2013-09-06

A service called "Ghetto Tracker" appeared online at the beginning of this week and quickly drew criticism for its racist and classist overtones. Shortly after, the site was renamed "Good Part of Town." Its creator, who would only identify himself as a 30-something-year-old in Tallahassee, told Gawker: "This was originally seriously developed as a travel tool and the name 'Ghetto Tracker' was meant to be something that people would remember."

The basic premise of Ghetto Tracker/Good Part of Town -- to crowdsource travel advice – actually isn’t so outrageous, but the framing, even without the word "Ghetto" in the name, and the intention -- to label whole geographic areas as "good" or "bad," "safe" and "unsafe" -- make the operation distasteful.

Yet in the growing field of geo-web applications, incorporating safety judgments into navigational aids is becoming increasingly common. Accusations of reinforcing racist or classist stereotypes could be lobbed at any of those apps. "In any form," writes Emily Badger at The Atlantic Cities, "this idea toes a touchy line between a utilitarian application of open data and a sly wink toward people who just want to steer clear of 'those kinds of neighborhoods.'"

So how should we think about these apps? When does technology step over that line from being merely useful to becoming insidiously stereotype-enforcing?

Anyone can investigate a neighborhood by looking up local crime rates, median income, and demographics online – not to mention the information gleaned from word-of-mouth reports. To perform such research and then make a decision about traveling to a particular area involves critical thinking, which is hardly objectionable. The ethical problem occurs when your mobile device takes over that thinking for you.

Microsoft’s Pedestrian Route Production technology, patented in January 2012 – and immediately dubbed "the avoid-ghetto app" by many in the media -- was designed to one day let Windows Phone users filter walking routes according to "weather information, crime statistics, [and] demographic information." According to the language of the patent, such filtering is useful because "if it is relatively cold outside, then a pedestrian is far more likely to feel an impact then [sic] if a vehicle equipped with a heating system protected her. Moreover, it can be more dangerous for a pedestrian to enter an unsafe neighborhood then [sic] a person in a vehicle since a pedestrian is more exposed and it is more difficult for her to leave an unsafe neighborhood quickly." It makes sense to keep safety in mind while navigating an unfamiliar area on foot, but letting a computer algorithm divert you from a particular neighborhood on account of statistics is problematic.

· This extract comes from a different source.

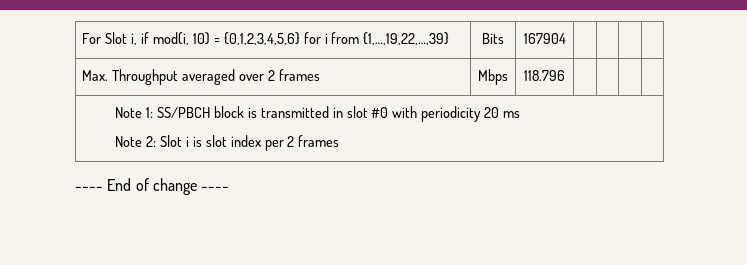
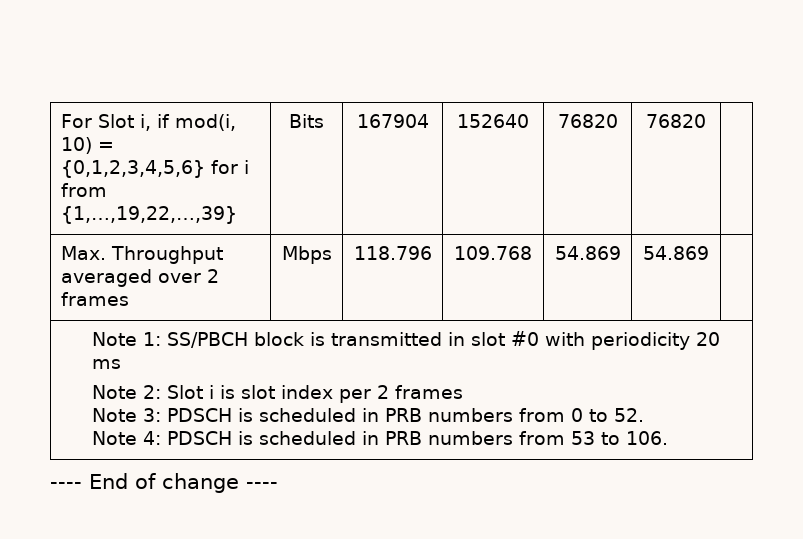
(566, 38) | | -> [457,114,529,128] [557,114,618,128] [646,114,706,128] 152640 | 76820 | 76820
(565, 75) | | -> [454,246,532,260] [554,246,621,260] [643,246,709,260] 109.768 | 54.869 | 54.869
(340, 141) none -> [91,408,644,422] [91,431,668,445] // Note 3: PDSCH is scheduled in PRB numbers from 0 to 52. // Note 4: PDSCH is scheduled in PRB numbers from 53 to 106.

There’s another feature mentioned in the Microsoft patent that deserves scrutiny: the ability to sell route directions. Corporations could pay to have the app send users through routes with carefully plotted advertising campaigns. If your GPS system directed you to turn down one street rather than a parallel one just so you’d encounter a specific poster, would it do so with your consent? 

Jim Thatcher, a geographer at Clark University, says our increasing reliance on mobile spatial technologies opens the door for something he calls "teleological redlining," in which applications "make it very easy to malign certain areas" and can even "obliterate" the possibility of our encountering certain people, places, and events. What’s more, these applications are generally presented to us as "neutral." We often forget to consider the motivations and biases at work behind the scenes.

Our experiences have always been mediated by technology, Thatcher says, but these days that technology is increasingly opaque to its users – that is, few of us actually understand the mechanisms behind it. How many people know exactly how an email gets from one inbox to another? In contrast, the way the U.S. Postal Service transports letters is clear to us. Understanding the mechanisms is a key part of understanding the motivations driving these systems.

"If I go online and look up crime reports for a certain area and decide," Thatcher says, "that five murders on this street is too much for me," then he's aware of his own motivations for staying away from that street. On the other hand, when a mobile app performs a similar analysis for a user, the user cannot be aware of the motivations behind the final decision. Whether the app is incorrectly linking poverty to danger or instead choosing a route laid out by an advertiser, the user’s instinct is to follow the directions. Blind trust kicks in. 

As mobile devices get smarter and more ubiquitous, it is tempting to let technology make more and more decisions for us. But doing so will require us to sacrifice one of our favorite assumptions: that these tools are inherently logical and neutral. As "Good Part of Town"-née-"Ghetto Tracker" suggests, even innocuous information can send charged messages if it’s bundled or filtered in a certain way. And as Thatcher points out, the motivations driving the algorithms may not match the motivations of those algorithms' users.